Attorney General rubbishes ULS petition over Odoki

Aug 25, 2013

Uganda’s Attorney General Peter Nyombi has dismissed as nonsensical a petition by some members of the Uganda Law Society (ULS) seeking to suspend his membership.

By Hillary Nsambu                  

Uganda’s Attorney General Peter Nyombi has dismissed as nonsensical a petition by some members of the Uganda Law Society (ULS) seeking to suspend his membership on the ground that he had failed to properly advise the President against re-appointing retired Chief Justice Benjamin Odoki.

“I call it nonsensical because first of all the petitioners had not sought President’s view about the issue neither had they heard him complaining about my advice to him. None of them has ever come to me to find out what I could say about the issue. I can only say that the petitioners want to use the Uganda Law Society for their selfish ends,” Nyombi said on phone.

Nyombi also told The New Vision that when some executive members of the ULS called on him at his chambers recently, he had to caution them to be careful with such members of the society who are bent to use the noble society so that they could gain their own gains.

Sixteen members of the ULS who signed the petition sated that the Attorney General had failed in his statutory duties when he failed to properly advise the President against the re-appointment of Odoki.

In their three-page petition, the lawyers urged the ULS to convene an urgent extraordinary general meeting to consider suspending Nyombi’s membership from the society.
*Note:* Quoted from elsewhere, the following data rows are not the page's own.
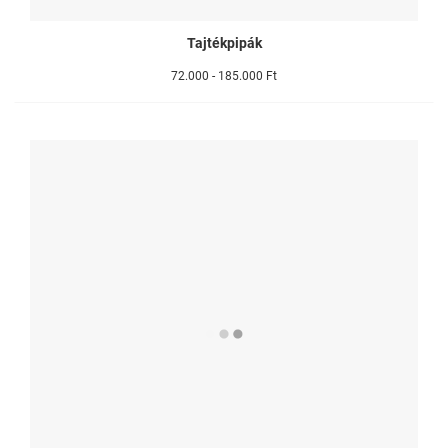
Tajtékpipák
72.000 - 185.000 Ft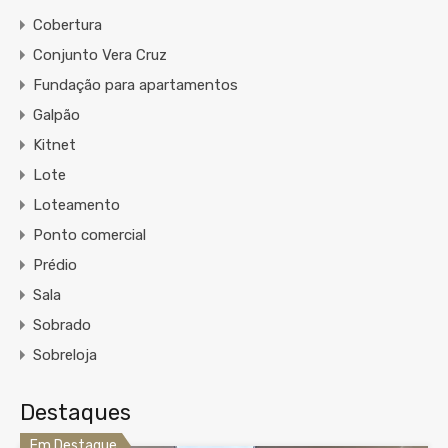
Cobertura
Conjunto Vera Cruz
Fundação para apartamentos
Galpão
Kitnet
Lote
Loteamento
Ponto comercial
Prédio
Sala
Sobrado
Sobreloja
Destaques
Em Destaque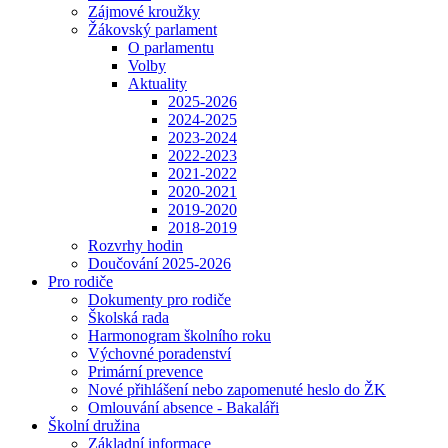
Zájmové kroužky
Žákovský parlament
O parlamentu
Volby
Aktuality
2025-2026
2024-2025
2023-2024
2022-2023
2021-2022
2020-2021
2019-2020
2018-2019
Rozvrhy hodin
Doučování 2025-2026
Pro rodiče
Dokumenty pro rodiče
Školská rada
Harmonogram školního roku
Výchovné poradenství
Primární prevence
Nové přihlášení nebo zapomenuté heslo do ŽK
Omlouvání absence - Bakaláři
Školní družina
Základní informace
They accused him of irresponsible behaviour and lack of respect to the Constitution and other laws and; as a result Ugandans and particularly the legal fraternity suffered undue embarrassment.

The petitioners also accused Nyombi of misadvising the President on the appointment of General Aronda Nyakairima, a senior UPDF officer as Minister in Charge of Uganda’s internal affairs.
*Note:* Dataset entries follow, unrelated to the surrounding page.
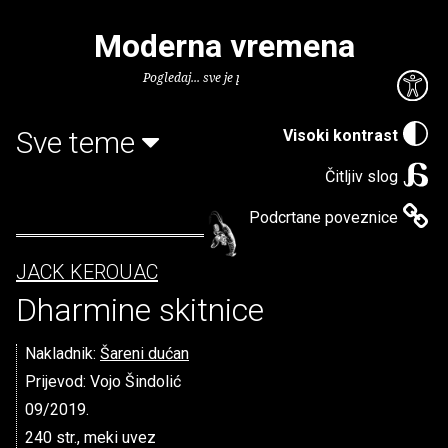
Moderna vremena
Pogledaj... sve je puno knjiga.
Sve teme
Visoki kontrast
Čitljiv slog
Podcrtane poveznice
JACK KEROUAC
Dharmine skitnice
Nakladnik:
Šareni dućan
Prijevod: Vojo Šindolić
09/2019.
240 str., meki uvez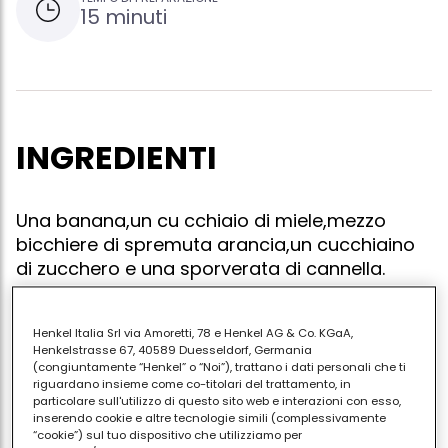
15 minuti
INGREDIENTI
Una banana,un cu cchiaio di miele,mezzo
bicchiere di spremuta arancia,un cucchiaino
di zucchero e una sporverata di cannella.
Henkel Italia Srl via Amoretti, 78 e Henkel AG & Co. KGaA,
Henkelstrasse 67, 40589 Duesseldorf, Germania
Sciogliere in una padella succo, miele, zucchero e
(congiuntamente “Henkel” o “Noi”), trattano i dati personali che ti
cannella per circa due minuti,aggiungere una
riguardano insieme come co-titolari del trattamento, in
particolare sull'utilizzo di questo sito web e interazioni con esso,
banana media intera e amalgamare il tutto per cica
inserendo cookie e altre tecnologie simili (complessivamente
5 minuti. servire la banana calda.
“cookie”) sul tuo dispositivo che utilizziamo per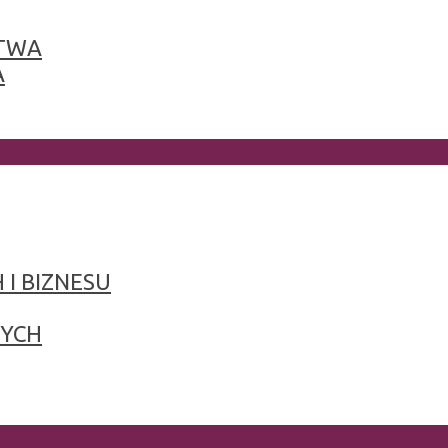
TWA
A
 I BIZNESU
NYCH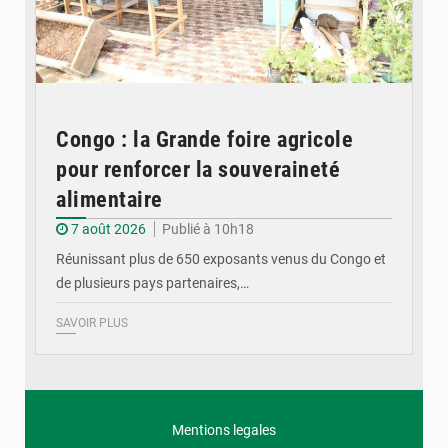
Congo : la Grande foire agricole
pour renforcer la souveraineté
alimentaire
7 août 2026
Publié à 10h18
Réunissant plus de 650 exposants venus du Congo et
de plusieurs pays partenaires,…
SAVOIR PLUS
Mentions legales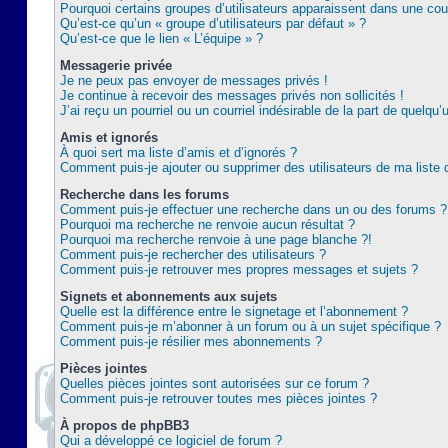
Pourquoi certains groupes d’utilisateurs apparaissent dans une coul
Qu’est-ce qu’un « groupe d’utilisateurs par défaut » ?
Qu’est-ce que le lien « L’équipe » ?
Messagerie privée
Je ne peux pas envoyer de messages privés !
Je continue à recevoir des messages privés non sollicités !
J’ai reçu un pourriel ou un courriel indésirable de la part de quelqu’
Amis et ignorés
À quoi sert ma liste d’amis et d’ignorés ?
Comment puis-je ajouter ou supprimer des utilisateurs de ma liste 
Recherche dans les forums
Comment puis-je effectuer une recherche dans un ou des forums ?
Pourquoi ma recherche ne renvoie aucun résultat ?
Pourquoi ma recherche renvoie à une page blanche ?!
Comment puis-je rechercher des utilisateurs ?
Comment puis-je retrouver mes propres messages et sujets ?
Signets et abonnements aux sujets
Quelle est la différence entre le signetage et l’abonnement ?
Comment puis-je m’abonner à un forum ou à un sujet spécifique ?
Comment puis-je résilier mes abonnements ?
Pièces jointes
Quelles pièces jointes sont autorisées sur ce forum ?
Comment puis-je retrouver toutes mes pièces jointes ?
À propos de phpBB3
Qui a développé ce logiciel de forum ?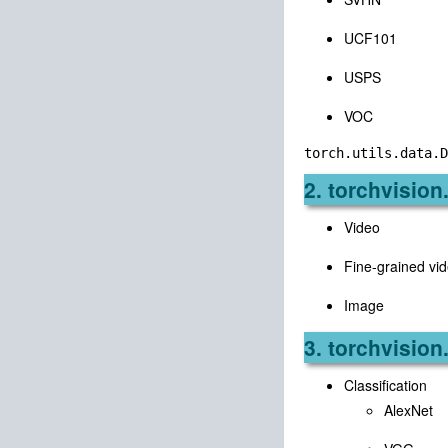
UCF101
USPS
VOC
2. torchvision
Video
Fine-grained vi
Image
3. torchvisio
Classification
AlexNet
The lawyers also blamed Nyombi saying he poorly handled a constitutional petition in which a lawyer, Severino Twinobusingye was awarded sh11b as instruction fees despite public outcry including that of the Principal Judge Yorokamu Bamwine against the exorbitant award.

The lawyers also blamed Nyombi for his unsolicited legal opinion, which they said was condemning and castigating the Speaker of Parliament, Rebecca Kadaga, for ruling that she was not constitutionally mandated to sack the MPs expelled by the NRM party.